What to do:
Tally how many lines of the entries contain the word "Festa", and reply with the number alone.

The input:
******

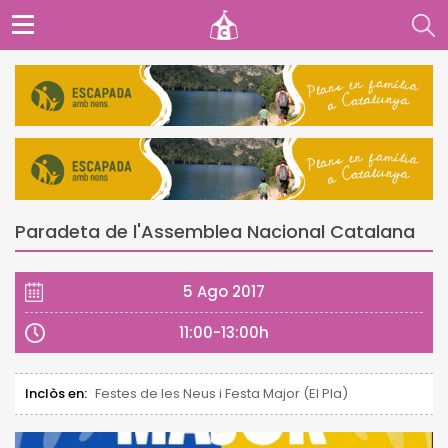
Paradeta de l'Assemblea Nacional Catalana
5 Ago 2017
11:00-13:00h
Inclòs en:
Festes de les Neus i Festa Major (El Pla)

******

Exercise response:
1